Pray With Us

Dear All,

So, it is Lent!  Last week we suggested ‘being kind to yourself’ might be an appropriate resolution this year bearing in mind the past year………….

The attached reflections are around the theme of kindness – to ourselves but also kindness to others & God’s loving-kindness to each of us.  We hope you find something helpful here.

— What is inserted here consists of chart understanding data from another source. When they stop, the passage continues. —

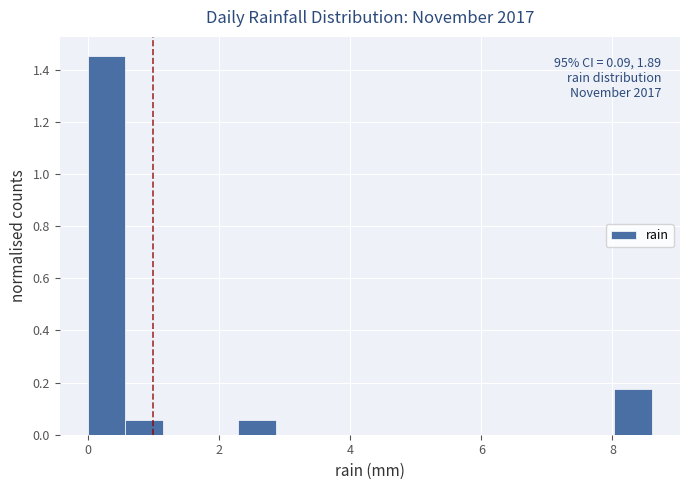

Around what value on the x-axis is the tallest bar? Give the approximate position of its centre, as read against the axis.

0.2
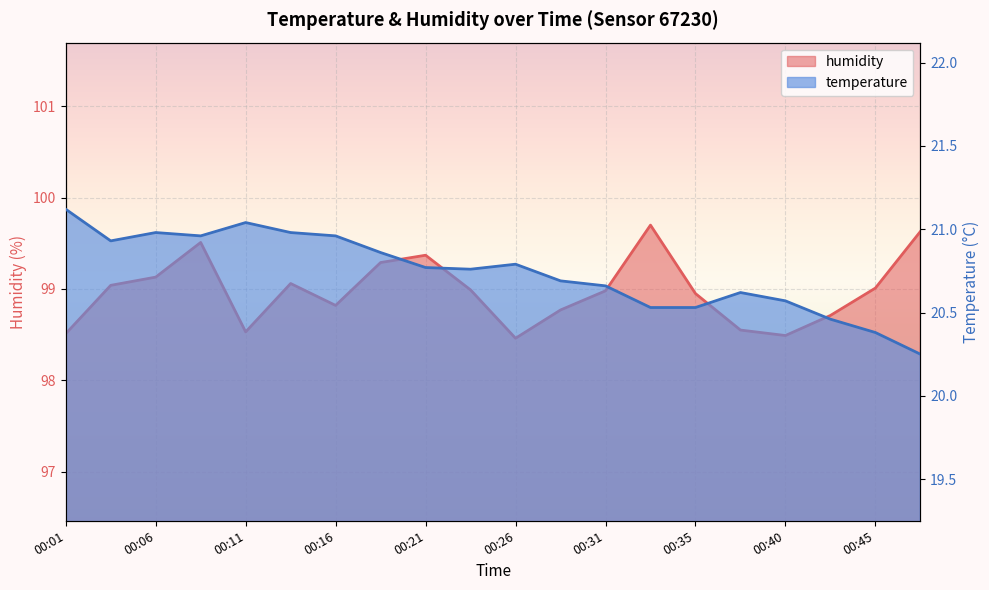

Where is humidity nearest to the value 99?

00:23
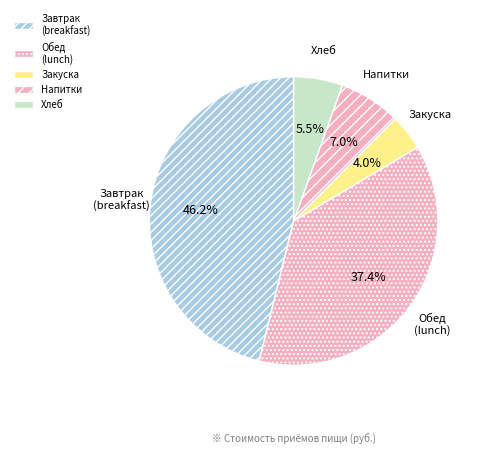

Rank the categories by value from lowest to highest.

Закуска, Хлеб, Напитки, Обед (lunch), Завтрак (breakfast)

The blessing this week is Rutter’s Clare blessing – it was written in memory of Rutter’s student son, Christopher, who was killed in a road accident in Cambridge.  Let us pray for all those who have been killed accidentally during the pandemic & for their family & friends.

Love to you all

 

The mind of our God is wiser than our minds,

searching among the depths of our life

with all of its ambiguity & fears,

all its complex wanderings & lack of understanding,

cutting through to truth

and the lost grounds of justice.

The ears of our God are tuned to all of us,

never missing fragile voices or whispers of desperation,

hearing the messages within our messages,

choosing the crying voices from within the louder sounds,

lifting up the voices of humanness,

the voices of caring,

the voices of the little & the least.

The heart of our God feels for us,

carrying the feet of Christ into the world,

to know the way of our wilderness,

a heart filled with costly love,

a heart which reaches out to touch us all,

and spreads its love with the balm of healing,

lifting us to our feet & carrying us to a safe place

before we travel the road of life again.

 

 

 

The hardest part is people.

So, Lord, help me face them

without rancour or disappointment. 

Help me see the pain behind their actions

rather than the malice;

the suffering rather than the rage.

And in myself, as I struggle

with the vise of my own desire –

give me strength to quiet my heart,

to quicken my empathy,

to act in gratitude rather than need.

Remind me that the peace I find

in the slow track of the seasons

or an uncurling fern frond,

is married to the despair I feel

in the face of nuclear war.

Remind me that each small bird shares atoms

with anthrax, with tetanus, with acid rain,

that each time I close my heart

to another, I add to the darkness.

Help me always to follow kindness.

 

Let this be my prayer

– Karen Holden

 

 

 

 

And what does the Lord require of you
but to do justice, and to love kindness,
    and to walk humbly with your God?

Micah 6. 8.

 

Cheerfulness – loving-kindness, as Micah puts it – is about how we relate to others, about hospitality, warmth, openness, about our responsibility towards one another, about neighbourly concern, & belonging together in the bundle of life.  Cheerfulness is not about the kind of frothy joy that denies the pain or seriousness of life’s travails.  On the contrary, cheerfulness confronts adversity in full recognition of its reality, but it looks through the darkness.  Cheerfulness is the persistent tortoise that keeps on keeping on & gets there in the end; cheerfulness is the resilient toy that you cannot knock over; cheerfulness survives every setback & disappointment because it reflects the resurrection-hope & the faith that God’s grace is sufficient for all our needs.